You can just do this in a text editor - but you quite likely have something which will make the job easier. Spreadsheet programs like Microsoft Excel or GNU's Gnumeric will let you save the grid as TSV directly - giving you a more reasonable interface to edit in. Remember to save as TSV though - this won't work if you send in an Excel document directly.

Note that no fields can contain tabs themselves. Since a tab will never be much use in any of the fields - this isn't too harsh an imposition.

The top line of the file denotes which columns you are filling in. You can fill in any of the following. You must include either the filename or the numeric ID (see below), as this is the most sensible way to identify the picture until you give us a short name and gallery where the picture will live. You should check that you are spelling these correctly, or the next page will complain (capitalisation and spacing does not matter, but the letters do).[Note]

ID
The number of the upload on the system. This is useful if you have pending uploads with identical filenames, and is included in the skeletal file, but you shouldn't want to muck about with this by hand.
Filename
The filename of the picture in your pending uploads
New Filename
You can change the filename if you want to provide a more sensible filename than the one it was uploaded with.
Short Name
Limited to simple letters, numbers, the dash and - if you must - underscore (but consider someone trying to find one by looking at the keyboard). If this isn't unique within the gallery then you will be told about it on the results page.
Gallery
This should be the short name of the gallery - that is the bit which appears in the Web address (so for http://gallery.future-i.com/wedding/ you would just put wedding here)
Readable name
The title of the picture
Source
Where the picture came from or who took it
URL for Source
A web address for the given source
Licence
Choose the licence you wish to put the picture under and use the name in brackets on the about licences page - e.g. cc-pd for Public Domain, cc-by for Creative Commons, with Attribution.
Description
The public description of the picture
Comment
Not shown to other users, but useful for your own notes (e.g. which roll of film &c)
Keywords
A list of the keywords you want to tag the picture with, with commas between them. Use 'not-blah' to vote against 'blah' for a picture.
Use the short name of the keyword (the bit that appears in the Web address).
Any keywords you use like this have to already exist in that gallery.

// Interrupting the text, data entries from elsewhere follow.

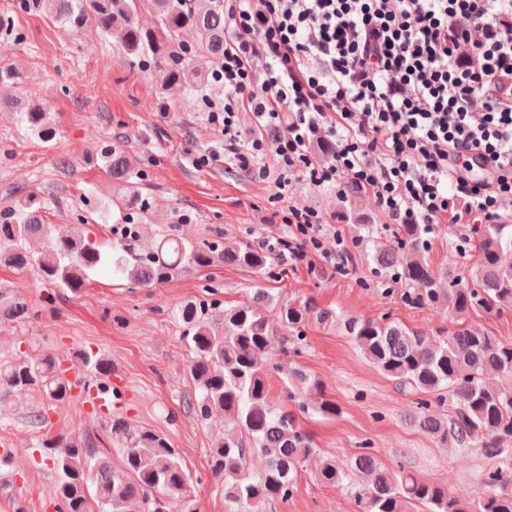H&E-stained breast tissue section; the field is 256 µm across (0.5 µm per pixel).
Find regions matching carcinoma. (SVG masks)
I'll return each mask as SVG.
<instances>
[{
	"mask_svg": "<svg viewBox=\"0 0 512 512\" xmlns=\"http://www.w3.org/2000/svg\"><path fill=\"white\" fill-rule=\"evenodd\" d=\"M158 16L159 28L140 25L136 0H20L28 13L42 17L66 33L92 26L127 55L151 60L168 94L204 93L205 72L195 64L224 57V0H144ZM25 80L15 65L0 62V88ZM11 106L26 131L47 143L57 130L49 113L31 100ZM101 168L112 181L116 204L146 218L137 173L126 153L104 148ZM339 215L354 226L356 236L371 244L374 272L402 280L401 300L414 308H445L459 323L456 330L428 336L384 317L363 319L310 302L274 303L265 315L253 304L224 309L215 316L212 302L198 300L177 308L180 339L189 352L187 373L193 391L182 397V409L204 425L215 421L209 448V472L233 512H263L266 505L293 494L303 465L317 460L316 480L324 485L347 482L358 512H512V342L465 324L473 312L512 313V224H484L475 229L478 256L472 285L433 272L427 254V224H400L391 240L370 235V225L356 207V196H340ZM44 206L28 194L0 215V265L25 269L36 265L41 279L77 293L89 273L104 262L135 287H159L216 266L258 272L270 256L261 248L216 233L192 239L170 224L157 245L144 249L141 225L125 224L114 240L99 244L70 234L62 224L44 223ZM35 315L26 300L0 303V323H24ZM344 332L364 358L404 391L418 393L412 422L444 446L477 448L486 460L482 478L486 492L468 503L448 489L423 481L405 464L394 470L365 446L340 461L317 448L297 425L295 412L334 418L340 408L322 383L290 361L308 345L309 323ZM28 348L0 358V427L3 416L16 412L20 424L34 434L44 460L52 464L56 512H127L133 501L142 512H197L187 494L191 475L180 452L158 431L137 428L114 414L105 432L119 446L124 469L111 468L95 442L74 435H50L49 411L74 405L75 383L62 363L79 365V378L101 380L112 364L90 348L44 349L29 340ZM280 376L283 401L272 399L267 379ZM496 374L501 385L486 382ZM263 458L258 471L254 456Z\"/></svg>",
	"mask_w": 512,
	"mask_h": 512,
	"instance_id": "cac0c4a2",
	"label": "carcinoma"
}]
</instances>
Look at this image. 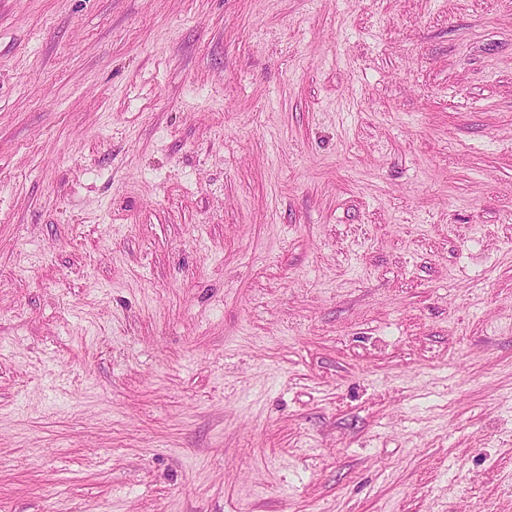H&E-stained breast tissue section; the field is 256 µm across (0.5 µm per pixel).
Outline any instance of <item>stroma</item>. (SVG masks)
Listing matches in <instances>:
<instances>
[{
  "mask_svg": "<svg viewBox=\"0 0 512 512\" xmlns=\"http://www.w3.org/2000/svg\"><path fill=\"white\" fill-rule=\"evenodd\" d=\"M0 512H512V0H0Z\"/></svg>",
  "mask_w": 512,
  "mask_h": 512,
  "instance_id": "35a3bbf8",
  "label": "stroma"
}]
</instances>
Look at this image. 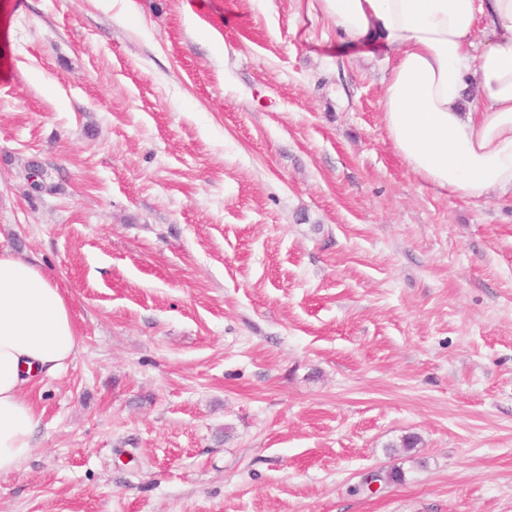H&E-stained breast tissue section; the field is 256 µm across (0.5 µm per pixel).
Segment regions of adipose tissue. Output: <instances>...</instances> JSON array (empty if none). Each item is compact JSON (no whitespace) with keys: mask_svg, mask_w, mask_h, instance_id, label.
Masks as SVG:
<instances>
[{"mask_svg":"<svg viewBox=\"0 0 512 512\" xmlns=\"http://www.w3.org/2000/svg\"><path fill=\"white\" fill-rule=\"evenodd\" d=\"M351 40L383 50L382 121L419 179L473 202L512 192V0H316ZM485 43L475 49L473 38ZM80 346L71 306L33 261L0 252V474L34 447L25 392Z\"/></svg>","mask_w":512,"mask_h":512,"instance_id":"obj_1","label":"adipose tissue"}]
</instances>
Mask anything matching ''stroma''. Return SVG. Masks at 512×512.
Listing matches in <instances>:
<instances>
[{
  "mask_svg": "<svg viewBox=\"0 0 512 512\" xmlns=\"http://www.w3.org/2000/svg\"><path fill=\"white\" fill-rule=\"evenodd\" d=\"M386 71L309 0H0V250L81 338L0 512H512V192L412 174Z\"/></svg>",
  "mask_w": 512,
  "mask_h": 512,
  "instance_id": "obj_1",
  "label": "stroma"
}]
</instances>
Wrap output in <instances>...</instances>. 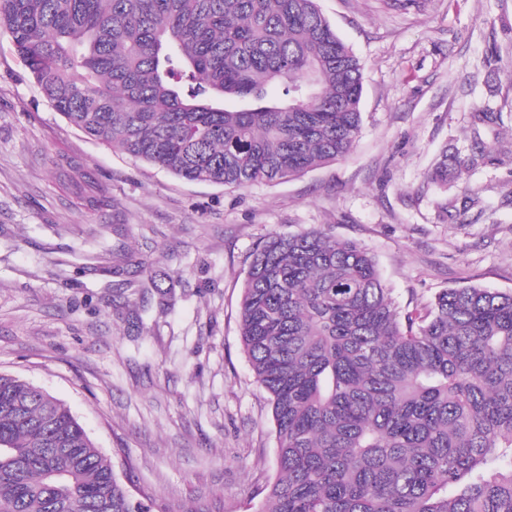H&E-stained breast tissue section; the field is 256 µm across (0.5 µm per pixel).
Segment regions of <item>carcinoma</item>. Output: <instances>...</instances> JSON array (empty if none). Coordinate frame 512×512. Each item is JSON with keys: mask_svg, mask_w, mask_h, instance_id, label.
<instances>
[{"mask_svg": "<svg viewBox=\"0 0 512 512\" xmlns=\"http://www.w3.org/2000/svg\"><path fill=\"white\" fill-rule=\"evenodd\" d=\"M0 31L70 125L187 181L285 180L361 130L363 63L316 0H0ZM239 324L277 442L255 512H512V291L410 310L311 229L254 246ZM0 512L169 510L0 373Z\"/></svg>", "mask_w": 512, "mask_h": 512, "instance_id": "carcinoma-1", "label": "carcinoma"}]
</instances>
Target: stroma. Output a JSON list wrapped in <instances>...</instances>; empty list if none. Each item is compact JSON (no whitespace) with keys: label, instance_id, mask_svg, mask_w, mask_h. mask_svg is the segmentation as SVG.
<instances>
[{"label":"stroma","instance_id":"obj_1","mask_svg":"<svg viewBox=\"0 0 512 512\" xmlns=\"http://www.w3.org/2000/svg\"><path fill=\"white\" fill-rule=\"evenodd\" d=\"M317 6L364 65L361 133L340 160L242 188L90 139L0 33V372L67 403L118 477L170 512H250L276 476L238 326L259 240L329 229L375 256L404 306L512 291V0ZM443 157L444 186L426 178ZM473 192L463 223L443 217ZM124 252L137 264L113 273ZM149 280L145 300L134 284Z\"/></svg>","mask_w":512,"mask_h":512}]
</instances>
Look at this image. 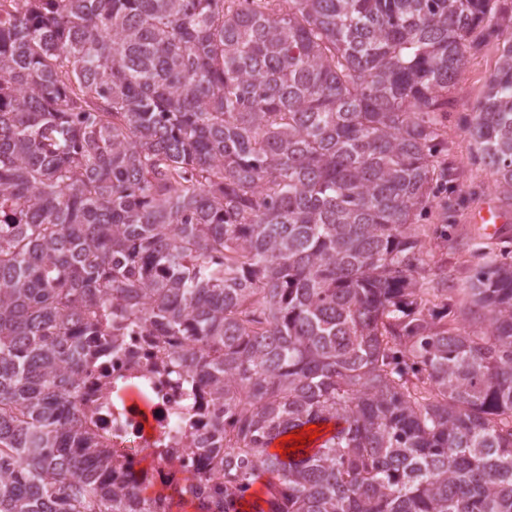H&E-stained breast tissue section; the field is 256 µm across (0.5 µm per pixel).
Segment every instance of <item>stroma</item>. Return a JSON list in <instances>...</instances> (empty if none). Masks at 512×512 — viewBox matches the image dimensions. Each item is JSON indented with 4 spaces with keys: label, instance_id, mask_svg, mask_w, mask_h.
I'll list each match as a JSON object with an SVG mask.
<instances>
[{
    "label": "stroma",
    "instance_id": "stroma-1",
    "mask_svg": "<svg viewBox=\"0 0 512 512\" xmlns=\"http://www.w3.org/2000/svg\"><path fill=\"white\" fill-rule=\"evenodd\" d=\"M502 12L495 30L483 35L479 45L469 49L448 93L441 127L448 146V162L454 179L447 192L435 199L419 229L425 273L419 287L428 289L432 303L455 298L458 288L475 274L485 256L512 252V222L500 236L488 238L475 224V214L489 203H499L495 170L476 158L467 123L482 100L490 75L496 70L504 43L512 40V0H500ZM437 224L451 225L448 237L433 234Z\"/></svg>",
    "mask_w": 512,
    "mask_h": 512
}]
</instances>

To make the pictures public you will need to fill in at least the Short name, Gallery and Readable name - if you haven't already.

Note:
Althugh we don't care about the order or capitalisation, if you use Excel then it will break if the first column of a TSV is called 'ID'. We found this out the hard way and the skeletal TSV you now get calls that column 'id', which Excel doesn't currently screw up. More from Microsoft. Obviously the way to fix this is to have people not have files formatted like that, rather than make the loader for Excel less brain damaged.